REPAiR’s overall concept

REPAiR applies – for the first time – a geodesign approach including waste and resource management in order to reveal the local space-specific challenges of waste and resource management using life cycle analyses (LCA) and Urban Metabolism. Campagna (2014) defines geodesign as ‘an integrated process informed by environmental sustainability appraisal, which includes project conceptualisation, analysis, projection and forecasting, diagnosis, alternative design, impact simulation and assessment, and which involves a number of technical, political and social actors in collaborative decision-making’. The advances of geodesign compared to older landscape and environmental planning approaches are threefold.

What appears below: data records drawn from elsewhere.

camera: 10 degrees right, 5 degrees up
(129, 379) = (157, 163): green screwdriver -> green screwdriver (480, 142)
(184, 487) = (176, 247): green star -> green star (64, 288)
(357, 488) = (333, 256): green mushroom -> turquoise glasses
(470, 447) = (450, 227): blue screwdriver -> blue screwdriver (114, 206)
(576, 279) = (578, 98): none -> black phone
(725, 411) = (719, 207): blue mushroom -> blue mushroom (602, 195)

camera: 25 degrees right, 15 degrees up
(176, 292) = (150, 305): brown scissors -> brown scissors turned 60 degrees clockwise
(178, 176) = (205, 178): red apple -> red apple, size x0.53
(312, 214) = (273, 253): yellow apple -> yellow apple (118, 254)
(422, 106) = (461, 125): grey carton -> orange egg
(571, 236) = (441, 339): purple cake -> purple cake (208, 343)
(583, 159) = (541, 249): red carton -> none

It allows for (1) an extensive use of digital data in design, evaluation and communication; (2) gives a prominent role to design, by developing spatial solutions to specific place-based (genius loci) problems; and (3) its transdisciplinary nature calls for collaboration.

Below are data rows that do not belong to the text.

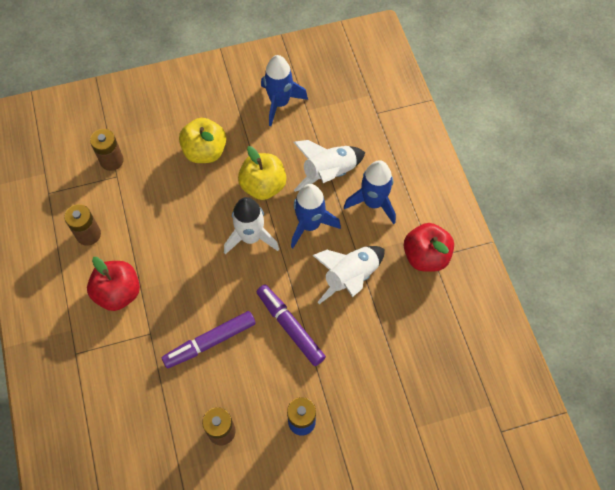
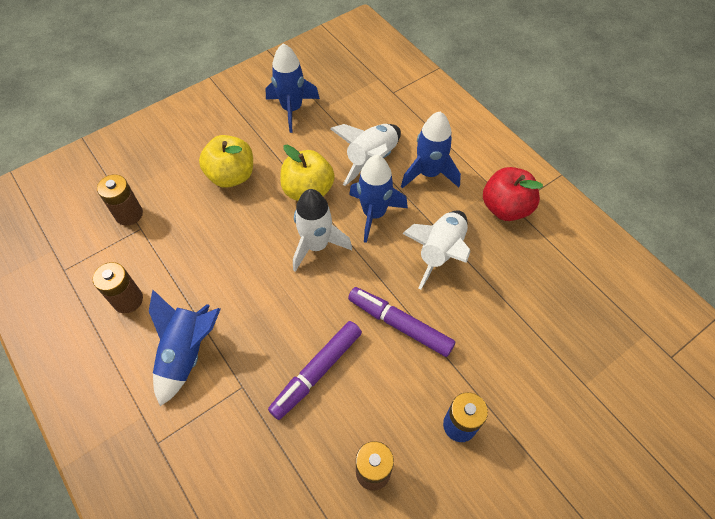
camera: 20 degrees left, 5 degrees down
(118, 293) = (187, 353): red apple -> blue rocket

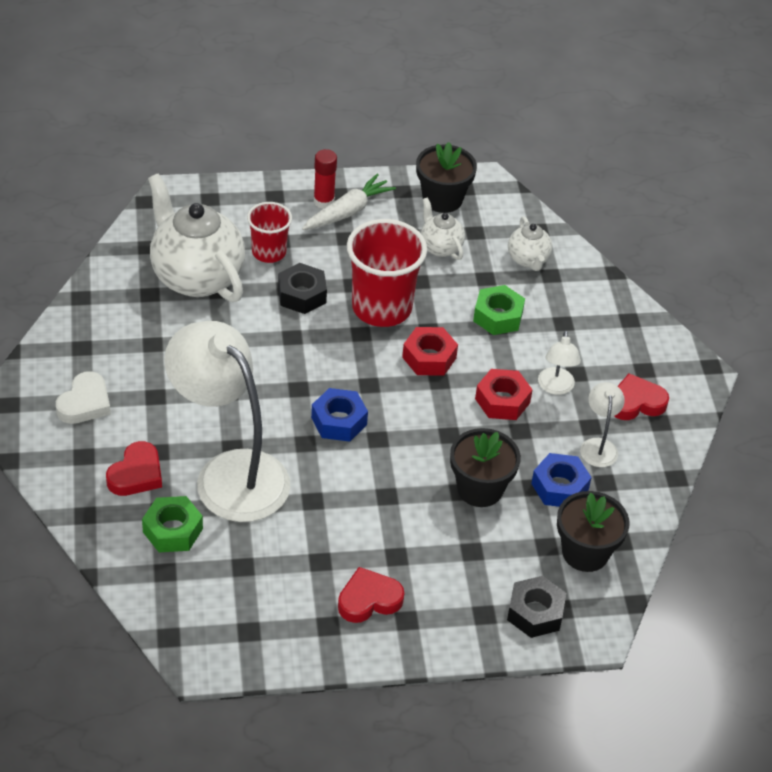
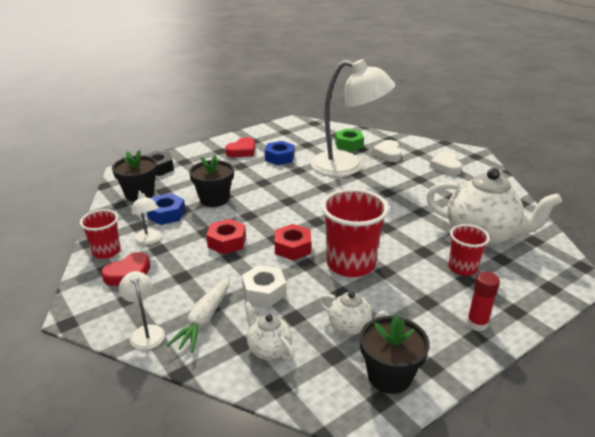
camera: 155 degrees right, 15 degrees down
(136, 474) = (387, 154): red heart -> white heart
(302, 295) = (409, 251): black nut -> none
(339, 421) = (316, 200): blue nut -> blue nut (279, 158)
(347, 212) = (450, 323): white carrot -> white carrot (204, 320)
(498, 316) = (264, 291): green nut -> white nut
(555, 387) = (193, 262): white lamp -> white lamp (146, 332)
(655, 450) = (106, 251): none -> red cup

REPAiR adapts Carl Steinitz’s (2012) geodesign framework, comprising six questions (see below) that are asked at, at least three points in a geodesign project: (1) to understand the study area, (2) to specify the methods and (3) to perform the study. The answers to Steinitz’s questions are six models of current functions and performance, as well as possible future alterations to a specific area. The models build the components of the GSDE in terms of software solutions and the decision-making process, and reflect the work package structure of REPAiR.

The six questions and three iterations of Steinitz’s geodesign framework (in reality the process is much more iterative).

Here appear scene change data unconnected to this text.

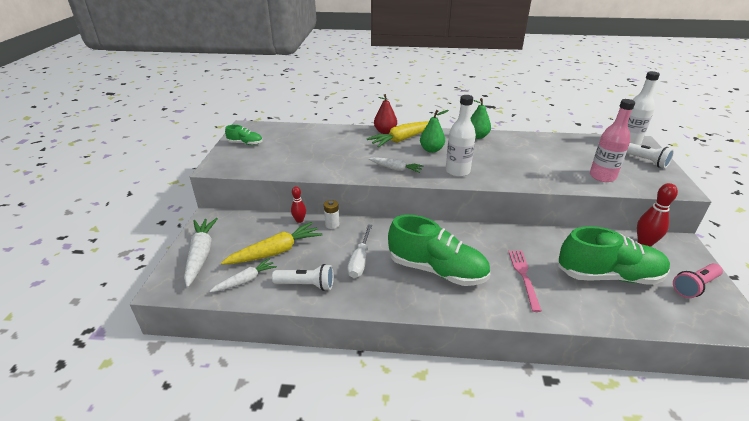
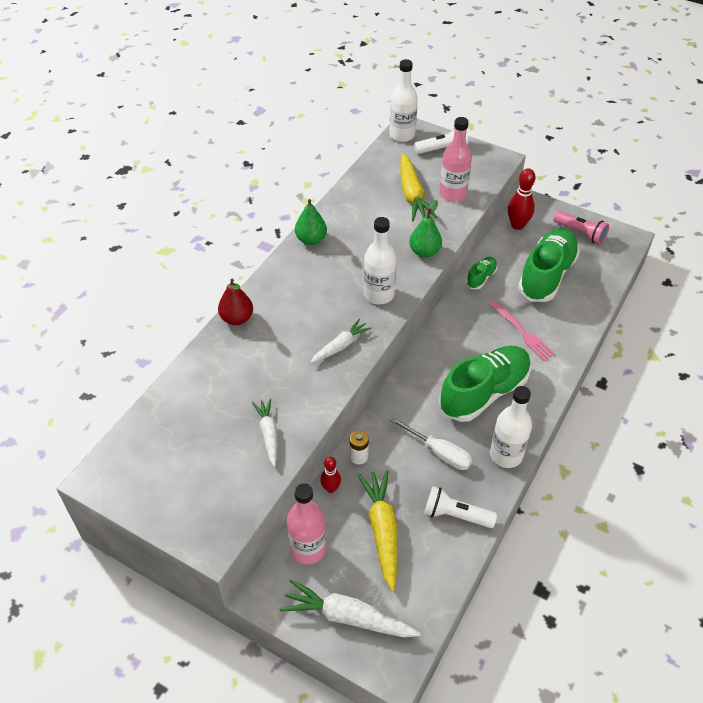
camera: 65 degrees left, 15 degrees up
(245, 143) = (159, 490): green shoe -> green shoe (481, 278)
(245, 280) = (421, 574): white carrot -> white carrot (268, 434)
(248, 224) = (308, 549): none -> pink bottle
(306, 285) = (456, 515): white flashlight -> white flashlight turned 105 degrees counterclockwise
(382, 299) = (506, 455): none -> white bottle
(402, 139) = (271, 310): yellow carrot -> yellow carrot (412, 195)
(431, 150) = (316, 294): green pear -> green pear (424, 252)
(524, 276) = (522, 332): pink fork -> pink fork turned 150 degrees counterclockwise
(694, 286) = (580, 233): pink flashlight -> pink flashlight turned 45 degrees counterclockwise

Using Steinitz’s framework has distinctive advantages:

  • the use of methods and data is decision-driven;
  • the change models comprise designs of several solutions to specific challenges, tested in real-life environments;
  • the collected data represent relevant scale(s) and detail levels;
  • case-specific, relevant sustainability indicators are revealed;
  • using the framework triggers a transparent decision-making process.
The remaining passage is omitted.